III.  Questions à trancher

[20]  Comme c’est souvent le cas dans les appels interjetés en vertu de l’article 56 de la Loi, la présente affaire soulève deux questions :

  • a) Quelle norme de contrôle convient-il d’appliquer compte tenu des nouveaux éléments de preuve présentés par la demanderesse?

  • b) Y‑a‑t‑il probabilité de confusion entre les marques de commerce ASSURANT et ASSURANCIA?

IV.  Discussion

A.  La norme de contrôle applicable

[21]  De façon générale, les questions de fait ou de droit qui relèvent de l’expertise de la Commission sont susceptibles de contrôle suivant la norme de la décision raisonnable. En d’autres termes, la Cour n’interviendra que si la décision de la Commission est clairement erronée (Chypre (Commerces et Industries) c Les Producteurs Laitiers du Canada, 2010 CF 719, au paragraphe 28, 393 FTR 1, autorisation d’interjeter appel à la Cour suprême du Canada refusée, 34430 (12 avril 2012) [Cyprus]; Restaurants La Pizzaiolle Inc c Pizzaiolo Restaurants Inc, 2015 CF 240, au paragraphe 40).

[22]  Néanmoins, comme il est prévu au paragraphe 56(5) de la Loi, la norme de la décision correcte peut s’appliquer plutôt que la norme de la décision raisonnable lorsque de nouveaux éléments de preuve sont déposés devant la Cour. Ce changement se produira généralement s’il est établi que, si la Commission est saisie de nouveaux éléments de preuve qui sont susceptibles d’influencer sensiblement ses conclusions de fait ou la façon dont il a exercé son pouvoir discrétionnaire (Hawke & Company Outfitters LLC c Retail Royalty Company, 2012 CF 1539, au paragraphe 30, 424 FTR 164). Il sera possible de s’acquitter de ce fardeau si les nouveaux éléments de preuve permettent de combler un écart ou de remédier à des déficiences soulevées par la Commission, et d’ajouter substantiellement à ce qui a déjà été soutenu. Dans un tel contexte, la Cour pourra examiner cette affaire, si la nouvelle preuve l’exige, comme s’il s’agissait d’un procès de novo (Cordon Bleu International Ltée c Renaud Cointreau & Cie (2000 [2000] A.C.F. no 1416 (QL), 10 CPR (4e) 367, au paragraphe 23). Cyprus, au paragraphe 28; Brasseries Molson c John Labatt Ltée, [2000] 3 C.F. 145, [2000] 3 CF 145 (CA), au paragraphe 51).

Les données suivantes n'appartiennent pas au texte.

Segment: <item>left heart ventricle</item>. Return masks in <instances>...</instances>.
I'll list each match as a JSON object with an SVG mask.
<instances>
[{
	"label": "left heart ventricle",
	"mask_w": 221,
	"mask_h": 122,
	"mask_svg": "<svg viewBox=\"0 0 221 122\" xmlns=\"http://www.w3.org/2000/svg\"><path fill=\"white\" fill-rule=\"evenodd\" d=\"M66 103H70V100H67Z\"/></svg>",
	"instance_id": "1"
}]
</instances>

[23]  Des nouveaux éléments de preuve qui ne font que compléter ou confirmer des conclusions antérieures, qui ne font que répéter des éléments dont la Commission a déjà été saisie ou qui ne renforcent pas la valeur probante des éléments de preuve déjà présentés ne pourront toutefois pas suffire à écarter la norme déférente de la décision raisonnable, puisqu’il s’agit d’un critère de qualité et non de quantité (Conseil canadien des ingénieurs c Apa - Engineered Wood Assn, [2000] 184 FTR 55, au paragraphe 36, 7 CPR (4e) 239; Timberland Co c Wrangler Apparel Corp, 2005 CF 722, au paragraphe 7, 272 FTR 270).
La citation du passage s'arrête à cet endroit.